11)  if your investment has a looming catalytic event or person, or group. Pat yourself on the back.  I like catalysts like liquidation. It helps develop a time frame for your stock investment. But don’t count on it.

12) Make sure you have an Roth IRA. Remember if you do well in investing you want to keep your profits. I love the USA, I just don’t want them taking all my hard earned investment profits.

Buffett is a Genius but you Can’t be Like Him

13) Buy and Hold forever isn’t an investment strategy. Buy and hold is a great strategy for Berkshire Hathaway, the corp that Buffett runs. They are huge and you can’t move ships that big, very quickly. But the nimble small time investor needs to be clear when an investment is good to buy and when it is good to sell. Buffett didn’t follow his own advice when he was younger and had hedge fund like partnerships. See tip ten again. What is good for Buffett now is not necessarily a good deal for a beginning investor.

14) Don’t deworseify your investments. Peter Lynch coined the term. Stick to your good ideas. No small time investor should own 40 stocks. You don’t have time to track that many companies actively. Time is of the essence.

15) Do not dollar cost average. This is an idea so patently stupid it must have come from the same geniuses who gave us the Effecient Market Theory. Why would anyone invest in anything when it is clearly overvalued? Bet big when the deal is good, stay out when the deal is bad.

16) Research companies in advance. Have a watchlist of companies you might be interested in buying at the right price. Have a buy in price. If the price drops unexpectedly, you will be ready like a vulture to swoop in for the kill.

Be a Contrarian Investor

17) Falsify First. Don’t sprint into trying to prove your latest, greatest theory is correct. Try to disprove it. Take a shotgun to it and try to fill it with holes. Karl Popper would be happy.

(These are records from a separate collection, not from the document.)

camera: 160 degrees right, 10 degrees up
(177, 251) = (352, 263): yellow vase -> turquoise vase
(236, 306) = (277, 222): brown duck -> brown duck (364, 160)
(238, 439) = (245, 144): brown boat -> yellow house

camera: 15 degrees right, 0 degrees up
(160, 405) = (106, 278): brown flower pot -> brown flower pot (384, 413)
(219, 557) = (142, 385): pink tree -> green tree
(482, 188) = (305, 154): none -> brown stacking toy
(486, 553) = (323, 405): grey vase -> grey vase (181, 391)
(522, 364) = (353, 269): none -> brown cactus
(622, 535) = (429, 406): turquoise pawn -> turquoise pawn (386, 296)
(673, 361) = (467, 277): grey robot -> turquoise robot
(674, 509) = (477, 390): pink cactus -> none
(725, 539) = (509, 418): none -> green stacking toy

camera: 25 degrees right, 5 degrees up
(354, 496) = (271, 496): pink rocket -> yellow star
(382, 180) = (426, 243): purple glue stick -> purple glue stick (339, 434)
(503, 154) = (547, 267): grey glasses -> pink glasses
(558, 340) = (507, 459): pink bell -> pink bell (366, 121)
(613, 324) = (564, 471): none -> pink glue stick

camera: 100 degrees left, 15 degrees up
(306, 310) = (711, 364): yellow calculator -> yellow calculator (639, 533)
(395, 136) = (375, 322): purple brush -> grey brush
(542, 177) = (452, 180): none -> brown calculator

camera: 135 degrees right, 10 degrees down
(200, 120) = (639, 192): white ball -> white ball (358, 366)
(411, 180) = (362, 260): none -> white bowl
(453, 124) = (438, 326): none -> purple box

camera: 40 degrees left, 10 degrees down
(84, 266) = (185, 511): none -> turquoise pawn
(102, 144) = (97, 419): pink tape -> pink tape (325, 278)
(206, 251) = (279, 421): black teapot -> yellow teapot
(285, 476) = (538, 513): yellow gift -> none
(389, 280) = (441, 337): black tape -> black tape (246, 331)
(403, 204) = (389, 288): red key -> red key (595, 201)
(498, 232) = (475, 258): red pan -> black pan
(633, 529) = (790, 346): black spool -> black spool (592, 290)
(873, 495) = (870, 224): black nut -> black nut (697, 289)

18) Don’t follow the herd. Really. There are a lot of stupid people investing. They are not stupid because they lack intelligence, but because they lack the courage to be different and discover for themselves what is a good investment strategy and a dumb one.

19) Consider some form of mechanical investing. I know this takes some of the ego out of the investing process. But really, would you rather have a fat investment account or take credit for the intelligence of all your investing ideas. (Yes they are often mutally exclusive) Wait, most of you are answering the wrong way.  The right answer is get out of the way of your investing decisions and make money.

O.k. so maybe that wasn’t 20 things about value investing, but it is close enough. I think I said everything I needed to say with this blog. I guess I can retire.

Disclaimers: If you go to Amazon and buy a book I am hocking, I get a tiny, very tiny commission. You will have my gratitude and you can feel good knowing that you have supported a worthy cause: this site. I am not a professional investment advisor, you shouldn’t follow anything I say or even what professional investment advisor says without checking it out yourself. This is the internet. Its mostly all crap.